I was at our local YMCA this morning, dragging myself out of the pool after an hour of water aerobics (don't be too impressed - I'm a member of the Silver Splash class where the lady closest to me in age graduated from high school with Calvin Coolidge) and one lady said, as she slipped on her flip-flops and picked up her towel and swim cap, "I'm going camping with my son and daughter-in-law and grandkids this weekend, so I'm going home to take a shower."
We all made that "ahhhhhh!!!" noise associated with grannies getting to spend time with the grandkids and she continued, "I just feel like I never really get my best shower here, and since we're going to be gone until Sunday evening and I won't get a bath or a shower until then, I want to make it a good one."
"You won't get to take a shower until Sunday evening?" another lady asked dubiously. "You must be camping rough."
"Yes, with a tent and everything," said camping lady, "but it's worth it to be able to spend time with the kids!"
My heart sank down to my bare toes. Honestly, I managed to find one of the few men in this area who, due to experiences in the Army with camping outdoors during the winter, refuses to camp, fish, hike or shoot animals with gun or arrow, thus extracting myself from the possibility of close association with the great outdoors. I have brought Meelyn and Aisling up to fervently believe that Nature is best viewed through windows, behind which we can enjoy either the central air conditioning or the central heating, whichever is appropriate.

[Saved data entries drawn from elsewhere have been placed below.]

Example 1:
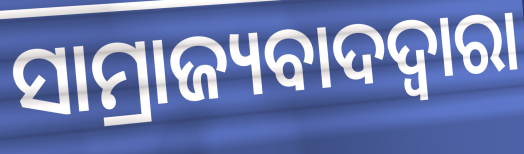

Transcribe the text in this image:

ସାମ୍ରାଜ୍ୟବାଦଦ୍ୱାରା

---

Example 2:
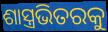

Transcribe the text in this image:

ଶାସ୍ତ୍ରଭିତରକୁ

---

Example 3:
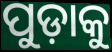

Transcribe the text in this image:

ପୁଡ଼ାକୁ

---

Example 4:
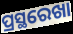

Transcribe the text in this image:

ପ୍ରସ୍ଥରେଖା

But I'd never really considered until that moment that someday, they meet men who actually want to go outside and stay there, and those men may influence my sweet girls into thinking that spending all weekend out in this terrible 90 degree summer heat and sweltering in an airless tent and cooking on a teeny little Coleman stove (or worse yet, a campfire) and going showerless for days on end is a fun way to bond.

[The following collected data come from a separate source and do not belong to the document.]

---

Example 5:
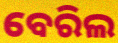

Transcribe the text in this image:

ବେରିଲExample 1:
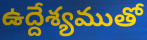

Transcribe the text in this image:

ఉద్దేశ్యముతో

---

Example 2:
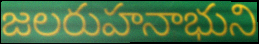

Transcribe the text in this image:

జలరుహనాభుని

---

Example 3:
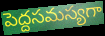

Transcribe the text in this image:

పెద్దసమస్యగా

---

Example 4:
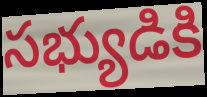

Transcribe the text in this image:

సభ్యుడికి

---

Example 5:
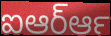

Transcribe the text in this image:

ఐఆర్ఆర్‍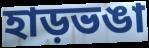
হাড়ভঙাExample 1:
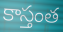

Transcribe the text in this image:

And they may drag my innocent grandchildren into that mess.
And! I, as a doting grandma, might have to GO WITH THEM and live in outdoorsy squalor in order to prove my devotion.

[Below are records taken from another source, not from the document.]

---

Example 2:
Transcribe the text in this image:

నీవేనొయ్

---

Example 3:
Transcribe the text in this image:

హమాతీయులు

As I drove home from the YMCA, I pondered whether or not I actually love anyone in this world enough to voluntarily spend the weekend in a tent, unbathed. I don't think I do. I will pack them up the most awesome picnic basket ever, and even tuck in some citronella candles and an Aim-n-Flame. I will stand on my front porch to wave goodbye and shout, "I love you! Have a great time! See you on Sunday!"
But I don't think I can actually go along. Unless maybe my husband and I can somehow obtain one of them camper-truck things like in the picture above. It looks like that vehicle is big enough to at least have a sink where I can splash my face, brush my teeth and take a sponge bath. I could probably do that for a weekend, for the sake of my daughters and grandchildren.
But I'm telling you, I already don't like those sons-in-law.